[[ Provided records open ]]

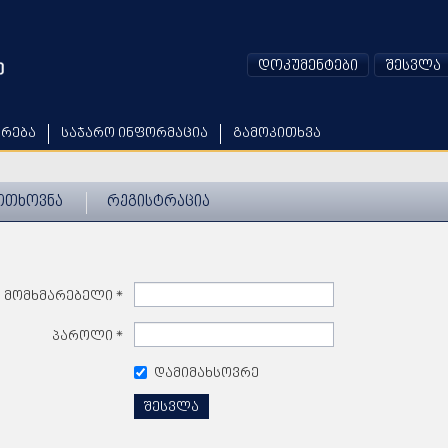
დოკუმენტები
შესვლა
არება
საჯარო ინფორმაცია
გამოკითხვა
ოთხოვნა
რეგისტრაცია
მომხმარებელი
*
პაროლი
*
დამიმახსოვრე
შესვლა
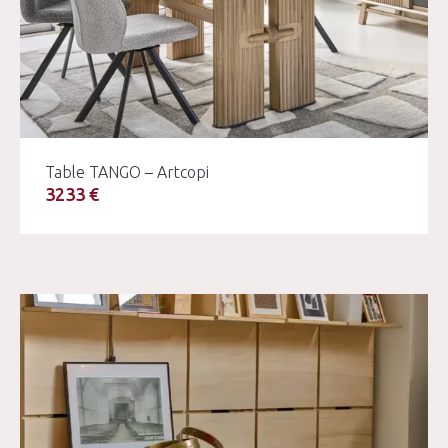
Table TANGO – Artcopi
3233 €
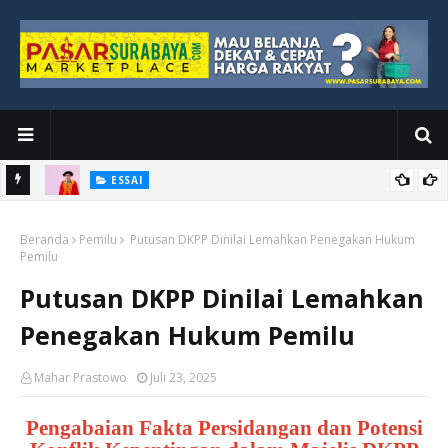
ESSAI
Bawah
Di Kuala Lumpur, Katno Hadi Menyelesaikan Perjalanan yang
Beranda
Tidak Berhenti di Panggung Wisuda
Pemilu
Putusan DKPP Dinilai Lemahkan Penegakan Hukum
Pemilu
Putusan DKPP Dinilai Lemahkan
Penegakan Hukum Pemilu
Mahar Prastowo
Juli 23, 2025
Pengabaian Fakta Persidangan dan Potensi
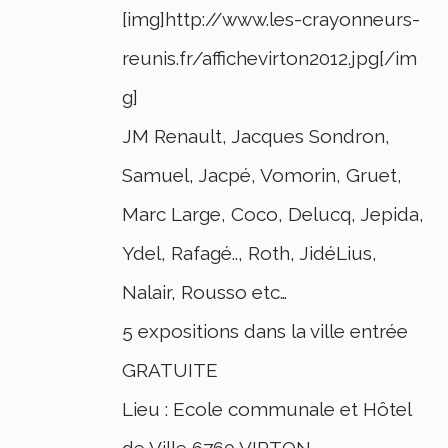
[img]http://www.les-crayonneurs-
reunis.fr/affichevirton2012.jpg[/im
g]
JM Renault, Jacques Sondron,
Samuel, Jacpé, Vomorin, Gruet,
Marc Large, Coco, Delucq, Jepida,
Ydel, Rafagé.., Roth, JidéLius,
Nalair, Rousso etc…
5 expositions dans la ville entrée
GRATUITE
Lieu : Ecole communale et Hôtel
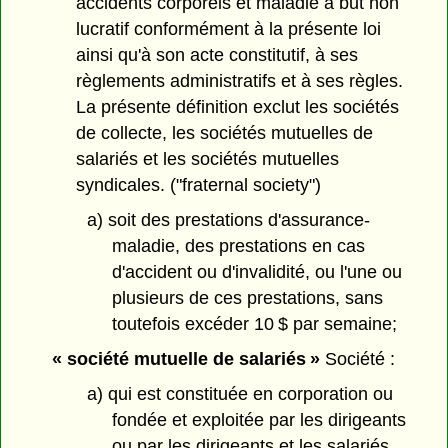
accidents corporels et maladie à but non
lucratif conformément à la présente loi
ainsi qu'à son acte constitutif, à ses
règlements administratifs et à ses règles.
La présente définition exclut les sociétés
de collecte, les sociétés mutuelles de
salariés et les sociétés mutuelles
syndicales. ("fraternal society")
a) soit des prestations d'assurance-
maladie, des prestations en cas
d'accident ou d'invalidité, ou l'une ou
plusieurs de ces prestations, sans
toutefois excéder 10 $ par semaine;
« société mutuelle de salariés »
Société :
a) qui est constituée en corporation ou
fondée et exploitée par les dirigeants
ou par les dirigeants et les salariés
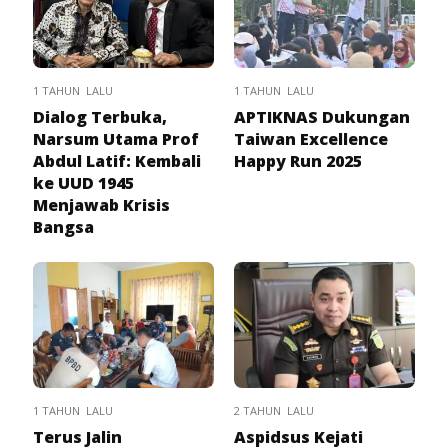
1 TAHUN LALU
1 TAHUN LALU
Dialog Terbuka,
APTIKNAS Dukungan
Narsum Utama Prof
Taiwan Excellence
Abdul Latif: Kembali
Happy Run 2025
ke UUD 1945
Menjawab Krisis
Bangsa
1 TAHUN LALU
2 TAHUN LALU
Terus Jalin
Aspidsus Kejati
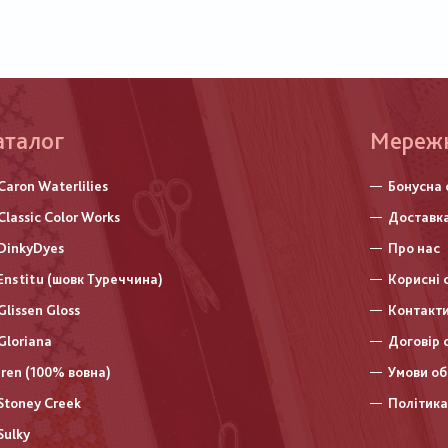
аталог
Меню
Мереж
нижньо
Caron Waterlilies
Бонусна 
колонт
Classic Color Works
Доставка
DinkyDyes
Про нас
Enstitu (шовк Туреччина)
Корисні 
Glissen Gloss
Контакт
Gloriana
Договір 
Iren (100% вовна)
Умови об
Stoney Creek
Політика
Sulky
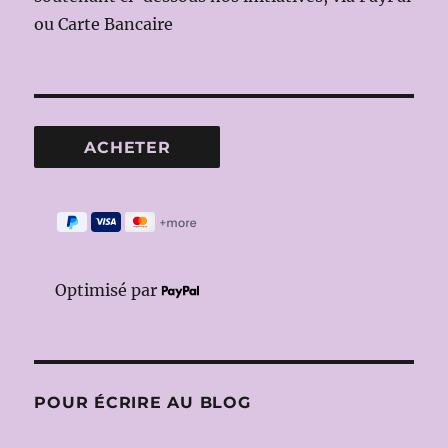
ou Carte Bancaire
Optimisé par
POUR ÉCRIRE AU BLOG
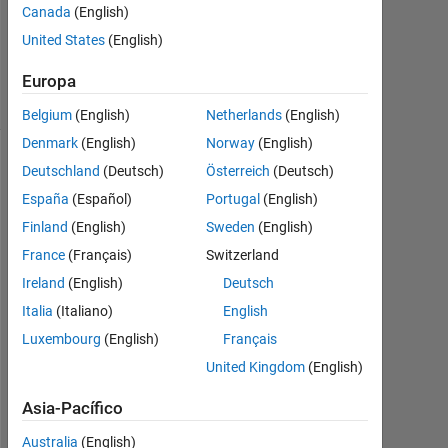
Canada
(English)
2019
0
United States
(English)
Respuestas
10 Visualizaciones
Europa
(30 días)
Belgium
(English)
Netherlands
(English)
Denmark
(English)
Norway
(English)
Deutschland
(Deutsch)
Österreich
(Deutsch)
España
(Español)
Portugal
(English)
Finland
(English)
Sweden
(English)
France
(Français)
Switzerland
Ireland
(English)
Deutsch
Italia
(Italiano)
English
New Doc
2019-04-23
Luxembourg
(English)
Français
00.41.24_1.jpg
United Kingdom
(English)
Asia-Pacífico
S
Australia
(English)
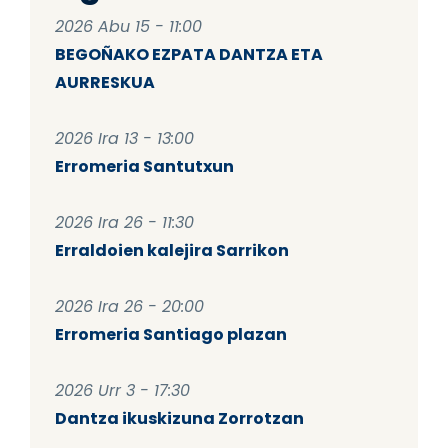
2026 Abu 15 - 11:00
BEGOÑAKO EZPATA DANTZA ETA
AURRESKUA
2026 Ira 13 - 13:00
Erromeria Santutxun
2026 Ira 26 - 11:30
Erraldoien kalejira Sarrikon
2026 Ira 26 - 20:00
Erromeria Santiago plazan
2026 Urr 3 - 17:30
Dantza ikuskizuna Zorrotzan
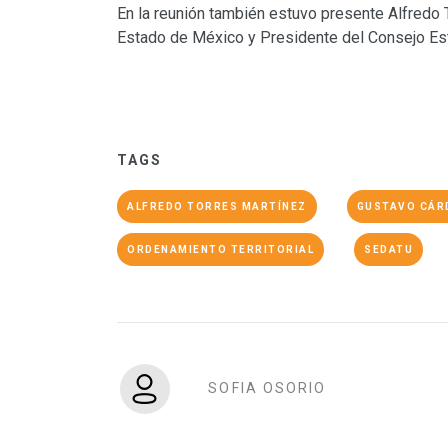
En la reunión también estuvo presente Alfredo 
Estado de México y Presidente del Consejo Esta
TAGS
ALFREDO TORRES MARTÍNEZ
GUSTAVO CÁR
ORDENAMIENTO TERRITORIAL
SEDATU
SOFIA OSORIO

[[ Provided records closed ]]

[Problem description] Please copy out every line of the data above, character for character, leaving the pictures out of your answer.

[Finished exercise]
დოკუმენტები
შესვლა
არება
საჯარო ინფორმაცია
გამოკითხვა
ოთხოვნა
რეგისტრაცია
მომხმარებელი
*
პაროლი
*
დამიმახსოვრე
შესვლა
Table TANGO – Artcopi
3233 €
ESSAI
Bawah
Di Kuala Lumpur, Katno Hadi Menyelesaikan Perjalanan yang
Beranda
Tidak Berhenti di Panggung Wisuda
Pemilu
Putusan DKPP Dinilai Lemahkan Penegakan Hukum
Pemilu
Putusan DKPP Dinilai Lemahkan
Penegakan Hukum Pemilu
Mahar Prastowo
Juli 23, 2025
Pengabaian Fakta Persidangan dan Potensi
[img]http://www.les-crayonneurs-
reunis.fr/affichevirton2012.jpg[/im
g]
JM Renault, Jacques Sondron,
Samuel, Jacpé, Vomorin, Gruet,
Marc Large, Coco, Delucq, Jepida,
Ydel, Rafagé.., Roth, JidéLius,
Nalair, Rousso etc…
5 expositions dans la ville entrée
GRATUITE
Lieu : Ecole communale et Hôtel
accidents corporels et maladie à but non
lucratif conformément à la présente loi
ainsi qu'à son acte constitutif, à ses
règlements administratifs et à ses règles.
La présente définition exclut les sociétés
de collecte, les sociétés mutuelles de
salariés et les sociétés mutuelles
syndicales. ("fraternal society")
a) soit des prestations d'assurance-
maladie, des prestations en cas
d'accident ou d'invalidité, ou l'une ou
plusieurs de ces prestations, sans
toutefois excéder 10 $ par semaine;
« société mutuelle de salariés »
Société :
a) qui est constituée en corporation ou
fondée et exploitée par les dirigeants
ou par les dirigeants et les salariés
1 TAHUN LALU
1 TAHUN LALU
Dialog Terbuka,
APTIKNAS Dukungan
Narsum Utama Prof
Taiwan Excellence
Abdul Latif: Kembali
Happy Run 2025
ke UUD 1945
Menjawab Krisis
Bangsa
1 TAHUN LALU
2 TAHUN LALU
Terus Jalin
Aspidsus Kejati
аталог
Меню
Мереж
нижньо
Caron Waterlilies
Бонусна 
колонт
Classic Color Works
Доставка
DinkyDyes
Про нас
Enstitu (шовк Туреччина)
Корисні 
Glissen Gloss
Контакт
Gloriana
Договір 
Iren (100% вовна)
Умови об
Stoney Creek
Політика
Sulky
ou Carte Bancaire
Optimisé par
POUR ÉCRIRE AU BLOG
Canada
(English)
2019
0
United States
(English)
Respuestas
10 Visualizaciones
Europa
(30 días)
Belgium
(English)
Netherlands
(English)
Denmark
(English)
Norway
(English)
Deutschland
(Deutsch)
Österreich
(Deutsch)
España
(Español)
Portugal
(English)
Finland
(English)
Sweden
(English)
France
(Français)
Switzerland
Ireland
(English)
Deutsch
Italia
(Italiano)
English
New Doc
2019-04-23
Luxembourg
(English)
Français
00.41.24_1.jpg
United Kingdom
(English)
Asia-Pacífico
S
Australia
(English)
2026 Abu 15 - 11:00
BEGOÑAKO EZPATA DANTZA ETA
AURRESKUA
2026 Ira 13 - 13:00
Erromeria Santutxun
2026 Ira 26 - 11:30
Erraldoien kalejira Sarrikon
2026 Ira 26 - 20:00
Erromeria Santiago plazan
2026 Urr 3 - 17:30
Dantza ikuskizuna Zorrotzan
En la reunión también estuvo presente Alfredo 
Estado de México y Presidente del Consejo Esta
TAGS
ALFREDO TORRES MARTÍNEZ
GUSTAVO CÁR
ORDENAMIENTO TERRITORIAL
SEDATU
SOFIA OSORIO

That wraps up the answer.